Document section:
__________

2. If you have a collection of Unix systems, can you reasonably do a certain amount of access control to your overall environment by forcing different logins to have specific administrative shells?

eviks|2 years ago

But when was it ever effective if 30 years ago it was already well known?

tannhaeuser|2 years ago

Last time it might've been effective was probably in old-school Unix time sharing with users connected via tty's rather than TCP/IP. Already early SQL databases, with the possible exception of Informix SE, had a client/server process model where the server process had full access to all data files and would at best authenticate sessions but not individual accesses against /etc/passwd such as via Oracle's pipe/bequeather connector but more commonly would assume fixed global roles and handle auth on the app side. As soon as IP and "services" were introduced, /etc/passwd stopped being effective, as pointed out by bluetomcat [1]. Actually, even gaining shell access is considered game over from a security PoV, due to multiple privilege escalations.

[1]: https://news.ycombinator.com/item?id=37462806

pmontra|2 years ago

It was effective for a ftp server accessing public directories in the home of users. I can't remember the details but you would use the username and password of the user to exchange files with and get into that directory. All transmitted as cleartext, of course.

30+ years ago we already had services (daemons!) with their own user id, to keep them isolated from root and the human users. This post is as news as the invention of hot water.

__________

Work instruction: According to the Unix security thread, which early SQL database was a possible exception to the client/server process model? The data after this point has no connection to the Unix security thread.

Input data:
__________

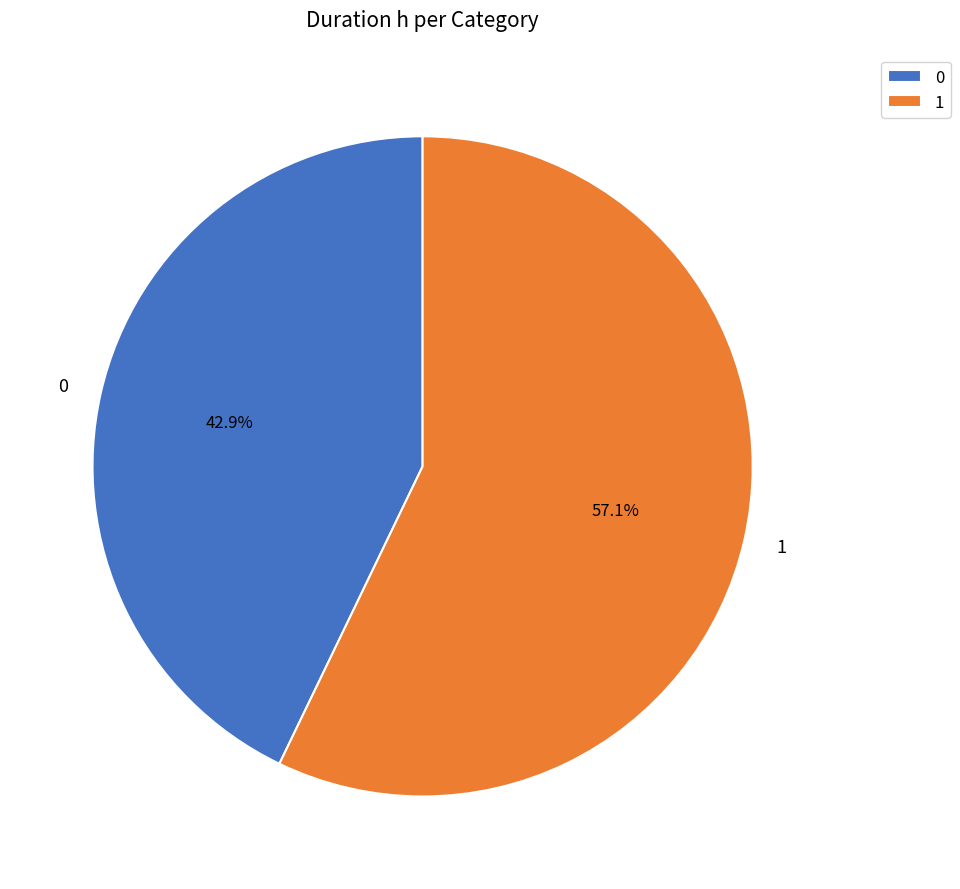

To the nearest percent, what portion does 1 represent?

57%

__________

Output for this exercise: Informix SE.